PORTLAND, Ore. — Oregon’s top federal prosecutor has charged nine people with financial and drug crimes in a scheme that involved defrauding banks and using the money to start illegal marijuana grow houses and fund an interstate pot distribution ring, according to court documents filed Tuesday.
The case is the first involving marijuana-related charges prosecuted by U.S. Attorney Billy Williams since he issued a memo criticizing Oregon’s pot surplus and called on state regulators to get a better handle on the amount of the drug flowing across state lines.
Williams was the first U.S. attorney to publicly outline his strategy for federal marijuana enforcement after Attorney General Jeff Sessions rolled back Obama-era protections for states with legal pot. Oregon is one of about 30 states that have legalized marijuana in some form, creating a two-tier enforcement system at the state and federal levels.
The current case began as a major fraud investigation and grew into a drug probe that stretched into California and Illinois, federal prosecutors said in a complaint filed in U.S. District Court in Eugene. Three of the defendants have been arrested and the rest are at large.
The money also funded a state-licensed marijuana store in Corvallis, Oregon, where excess pot was surreptitiously packed, vacuum-sealed and shipped out of state in suitcases and by mail, prosecutors alleged. That store, Corvallis Cannabis Club, was raided by the U.S. Drug Enforcement Agency on Tuesday.
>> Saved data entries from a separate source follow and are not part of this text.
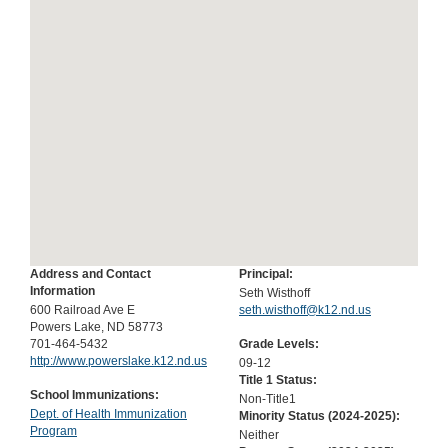
Address and Contact
Principal:
Information
Seth Wisthoff
600 Railroad Ave E
seth.wisthoff@k12.nd.us
Powers Lake, ND 58773
701-464-5432
Grade Levels:
http://www.powerslake.k12.nd.us
09-12
Title 1 Status:
School Immunizations:
Non-Title1
Dept. of Health Immunization
Minority Status (
2024-2025
):
Program
Neither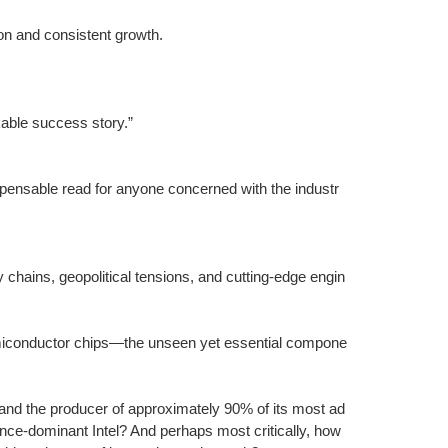
n and consistent growth.
kable success story.”
spensable read for anyone concerned with the industr
y chains, geopolitical tensions, and cutting-edge engin
iconductor chips—the unseen yet essential compone
and the producer of approximately 90% of its most ad
ce-dominant Intel? And perhaps most critically, how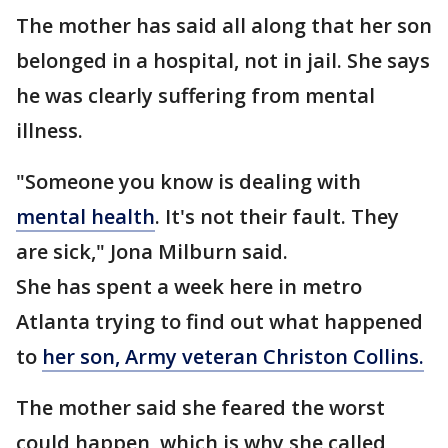
The mother has said all along that her son
belonged in a hospital, not in jail. She says
he was clearly suffering from mental
illness.
"Someone you know is dealing with
mental health
. It's not their fault. They
are sick," Jona Milburn said.
She has spent a week here in metro
Atlanta trying to find out what happened
to
her son, Army veteran Christon Collins.
The mother said she feared the worst
could happen, which is why she called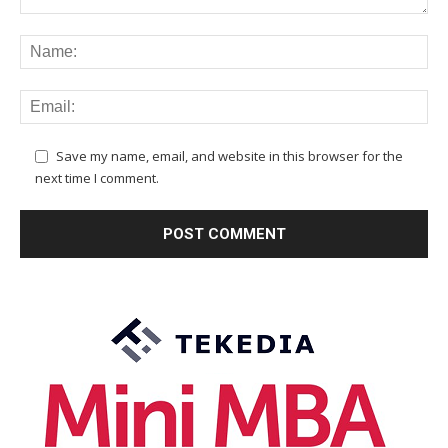
Save my name, email, and website in this browser for the
next time I comment.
No one answered the phone at the store on Tuesday.
Those arrested will make a first court appearance Wednesday in Eugene, Oregon. Defense attorneys were not listed in court filings and it was not immediately known if they had retained private attorneys or will be assigned a federal public defender.
According to a probable cause affidavit from FBI Special Agent Jeff Schiltz, federal authorities began investigating a credit card fraud scheme in 2016.
The scheme involved getting Armenians in Hollywood, California, who were struggling financially to provide the defendants with their personal information in exchange for payment. The defendants would then open credit cards in their name.
The defendants used the cards and made initial payments on the balances using fraudulent bank accounts, but then told the banks the accounts were bogus.
The credit card companies then repaid the banks and the cards weren’t used again.
At one point, some defendants drove 60 pounds (27 kilograms) of marijuana to Chicago and sold it on the black market. Other marijuana was sold and sent to California and still more was sent to Peoria, Illinois, where state authorities were already conducting an undercover investigation, court papers say.
The defendants deposited tens of thousands in cash from the out-of-state marijuana sales in many different bank accounts in Oregon and California, prosecutors said.